Let’s take a step back before getting all excited about TFSA’s. They were introduced (by Government) to encourage non-savers to save and unfortunately, government did not want to be seen to be favoring the wealthy (that’s you and me) with these investments. That’s why the contribution rate is so low!
The reality is that on R33k (it was R30k when introduced) and with a life-time amount of R500k you are NOT going to be able to draw any meaningful income in the near (or possibly even distant) future!
Let’s look at the mathematics:
For the purposes of this exercise, if we assume that from here on you start with R33k per year and that the annual contribution amount is increased by 6% per annum (CPI) then you would have reached your life-time threshold limit in ±11 years (it’s currently R500k and has not been increased since they started). If we assume a real return on the funds of 5% (which is probably way too generous for most TFSA’s) then your capital should be worth ±R900k in 11 years time (that’s less than R500k in today’s terms) and you wont even be able to generate an income of R2000 in today’s terms.
If you leave the investment to grow for a further 10 years you should have ±R2.7million (less than R800k in today’s terms) and you could draw an income of ±R3500 per month (in today’s terms). Push it out a further 5 years (that’s 25 years of saving) and it does not look that much better – your income draw would be ±R4000 pm (in today’s terms).
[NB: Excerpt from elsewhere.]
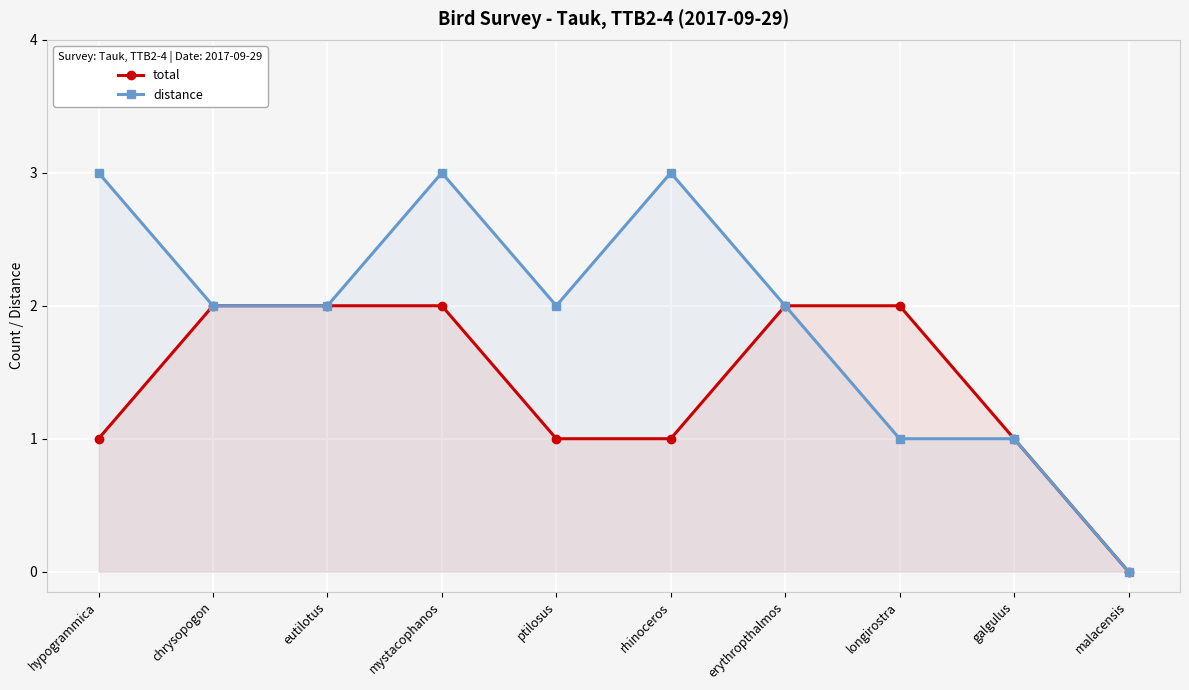

Which category has the lowest value across all series?

malacensis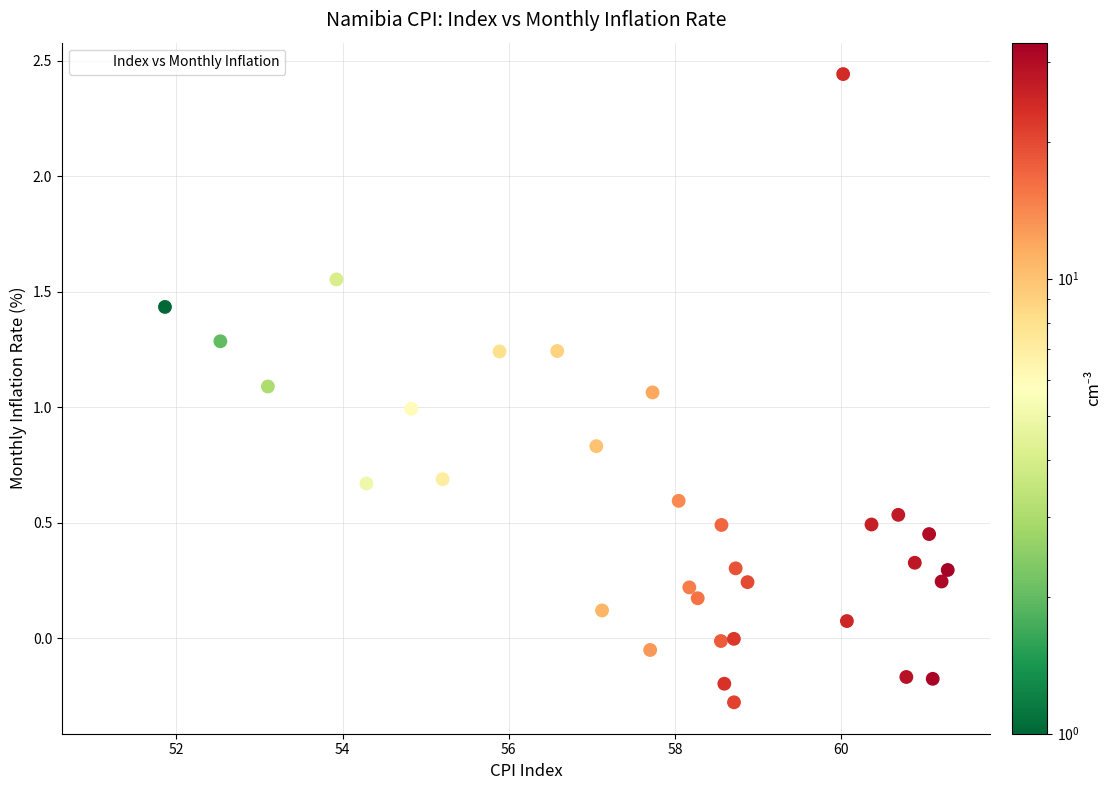

What is the range of Y values (max minus min)?

2.7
No one is going to retire on that!
Add to this the following realities:
- If you take any money out during the period, you cant put it back i.e. if you withdraw from the TFSA account it is gone forever…and you cant put it back without eating into the R500k life-time limit (this is crazy but it’s an admin nightmare to track it).
- Most unit trust TFSA accounts have minimum investments that are way out of reach of the “non-savers”.
- The result of the high minimum contributions is that the good old life insurance companies and banks have stepped in to fill this void.
- The life insurance companies have low minimums but VERY high fees and we know what that does to returns.
- The banks, on the other hand, have low minimums but most investors will sit in cash for the full term so there is no way you will even get close to an inflation beating return and that’s pointless.
The truth is that TFSA accounts are actually highly specialized investments – they are not simply to be used for your children – failing to consider the consequences of using up your offspring’s life time limits could result in some interesting legal cases in the future and contributions to TFSA’s for your kids could be breaching tax exempt donations limits.
In my opinion, if you are going to use a TFSA then you need to have at least a 30-year time horizon in mind (before you are even going to think about drawing the funds). You should be investing in a fund where you are going to get maximum growth and maximum tax benefits (such as a property fund). On top of this you should have made the maximum contribution to your retirement funds, topped-up your offshore investments and then, and only then, if you have spare cash to invest, consider using a TFSA. Just make sure that you are using a low cost, high growth option!